At the end of “Frankie M,” the first composition the band performed during their two-and-a-half hour tilt at Phoenix’s Crescent Ballroom on Monday night, an audience member stormed onstage and attempted to hug Gira. The 61-year-old guitarist and vocalist flew into a rage. He shoved the wayward man and repeatedly shouted “Get the f*** off the stage! I didn’t ask you to come onstage!” As Swans began their next monolith, Gira angrily tossed a used lyric sheet back into a small bag in front of an old Orange amplifier.

A veteran of the New York art-rock scene, Gira founded Swans in 1982. Their early records border on unlistenable; raw, abrasive, even violent concoctions centered on a singular riff, eschewing nearly all semblance of melody in the process. The first incarnation of Swans carried on until 1997, when Gira grew weary and disbanded the group in favor of a melodic folk-rock act called Angels of Light. In 2010, Swans were reformed and have since released three albums, each receiving media attention and praise – light years from what they received in the 1980’s and 1990’s.

To this day, Swans’ music, at its very core, is based on repetitive, unrelenting rhythms played at very high volumes. Their show at the Crescent Ballroom was not for the faint of heart. The aural assault was jarring for even a veteran concert-goer. The studio albums do not do it justice.

Swans played only six compositions over the two-and-a-half hours, each of which lasted at least 10 minutes, and usually exceeded the 20-minute threshold. Half of the setlist was comprised of tracks found on the group’s 2014 release “To Be Kind”: “A Little God in My Hands,” “Just a Little Boy (For Chester Burnett),” and “Bring the Sun.”
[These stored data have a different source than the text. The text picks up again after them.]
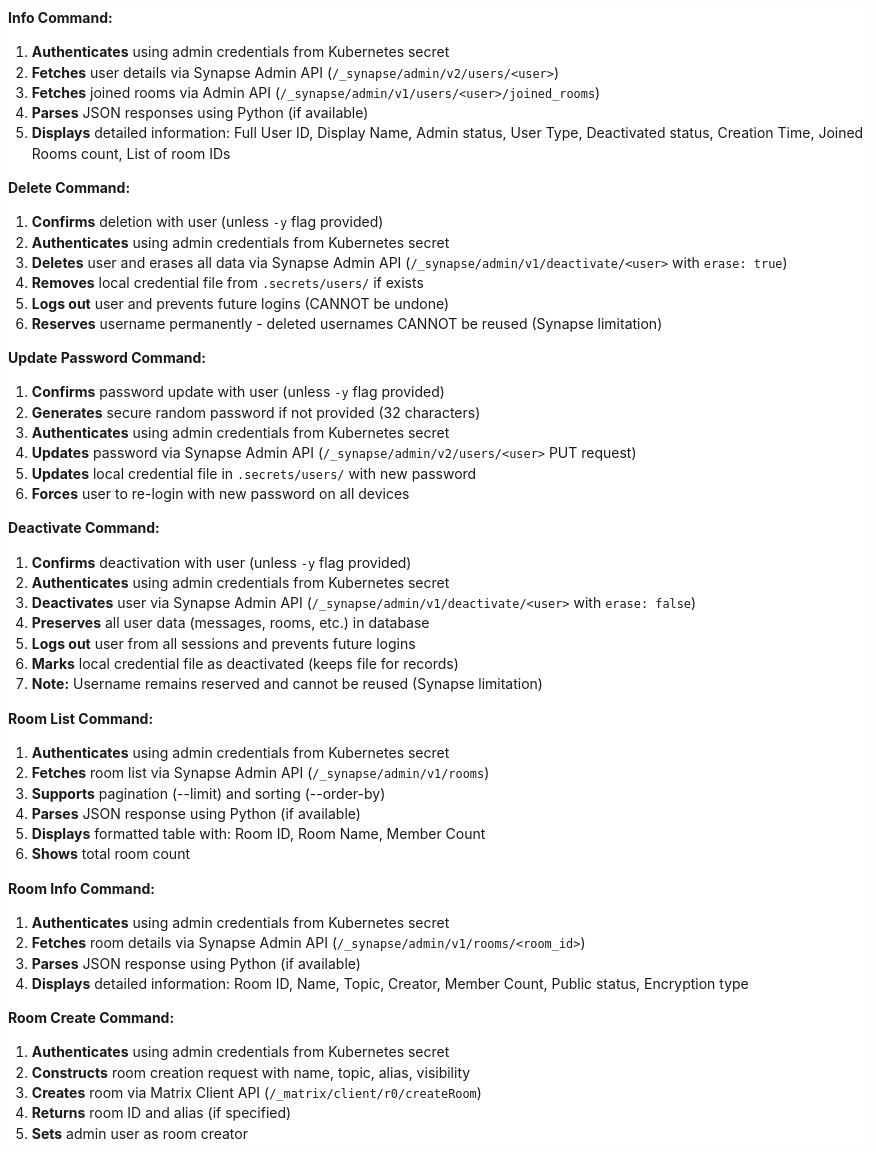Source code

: **Info Command:**
1. **Authenticates** using admin credentials from Kubernetes secret
2. **Fetches** user details via Synapse Admin API (`/_synapse/admin/v2/users/<user>`)
3. **Fetches** joined rooms via Admin API (`/_synapse/admin/v1/users/<user>/joined_rooms`)
4. **Parses** JSON responses using Python (if available)
5. **Displays** detailed information: Full User ID, Display Name, Admin status, User Type, Deactivated status, Creation Time, Joined Rooms count, List of room IDs

**Delete Command:**
1. **Confirms** deletion with user (unless `-y` flag provided)
2. **Authenticates** using admin credentials from Kubernetes secret
3. **Deletes** user and erases all data via Synapse Admin API (`/_synapse/admin/v1/deactivate/<user>` with `erase: true`)
4. **Removes** local credential file from `.secrets/users/` if exists
5. **Logs out** user and prevents future logins (CANNOT be undone)
6. **Reserves** username permanently - deleted usernames CANNOT be reused (Synapse limitation)

**Update Password Command:**
1. **Confirms** password update with user (unless `-y` flag provided)
2. **Generates** secure random password if not provided (32 characters)
3. **Authenticates** using admin credentials from Kubernetes secret
4. **Updates** password via Synapse Admin API (`/_synapse/admin/v2/users/<user>` PUT request)
5. **Updates** local credential file in `.secrets/users/` with new password
6. **Forces** user to re-login with new password on all devices

**Deactivate Command:**
1. **Confirms** deactivation with user (unless `-y` flag provided)
2. **Authenticates** using admin credentials from Kubernetes secret
3. **Deactivates** user via Synapse Admin API (`/_synapse/admin/v1/deactivate/<user>` with `erase: false`)
4. **Preserves** all user data (messages, rooms, etc.) in database
5. **Logs out** user from all sessions and prevents future logins
6. **Marks** local credential file as deactivated (keeps file for records)
7. **Note:** Username remains reserved and cannot be reused (Synapse limitation)

**Room List Command:**
1. **Authenticates** using admin credentials from Kubernetes secret
2. **Fetches** room list via Synapse Admin API (`/_synapse/admin/v1/rooms`)
3. **Supports** pagination (--limit) and sorting (--order-by)
4. **Parses** JSON response using Python (if available)
5. **Displays** formatted table with: Room ID, Room Name, Member Count
6. **Shows** total room count

**Room Info Command:**
1. **Authenticates** using admin credentials from Kubernetes secret
2. **Fetches** room details via Synapse Admin API (`/_synapse/admin/v1/rooms/<room_id>`)
3. **Parses** JSON response using Python (if available)
4. **Displays** detailed information: Room ID, Name, Topic, Creator, Member Count, Public status, Encryption type

**Room Create Command:**
1. **Authenticates** using admin credentials from Kubernetes secret
2. **Constructs** room creation request with name, topic, alias, visibility
3. **Creates** room via Matrix Client API (`/_matrix/client/r0/createRoom`)
4. **Returns** room ID and alias (if specified)
5. **Sets** admin user as room creator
“A Little God in My Hands” served as the shortest of the three – and it still clocked in at over 10 minutes. Driven by Christopher Pravdica’s funk-influenced bass line, “A Little God” churned along before the furious washes of Christoph Hahn’s lap steel guitar and percussionist Thor Harris’ trombone signaled a seismic shift.

(I know, a percussionist blowing into a trombone was strange to me, too.)

“Just a Little Boy” is supposedly a tribute to Chester Burnett, better known as blues legend Howlin’ Wolf. While the number did not appear to have much correlation with the deceased Burnett, it did highlight the dynamic between Swans’ calmer moments and their more explosive gear. “Just a Little Boy” had softer, almost jazzier overtones, again driven by Pravdica’s bass and punctuated only by Gira’s screams insisting that he was “just a little boy.” Eventually, the calm subsided and the storm arrived, again driven by Hahn’s nearly-apoplectic steel guitar playing.

The show concluded with a medley of “Bring the Sun” and “Black Hole Man.” The latter is not found on “To Be Kind,” but the former is – all 34 minutes of it. In concert, however, “Bring the Sun” was stripped down only to its opening, which consists of only two notes that gallop along with the subtlety of a club to the head. That led into the second half of the medley, titled “Black Hole Man,” which sounded more like a conventional rock number than anything else on the night…until it descended into cacophony, which ended the concert.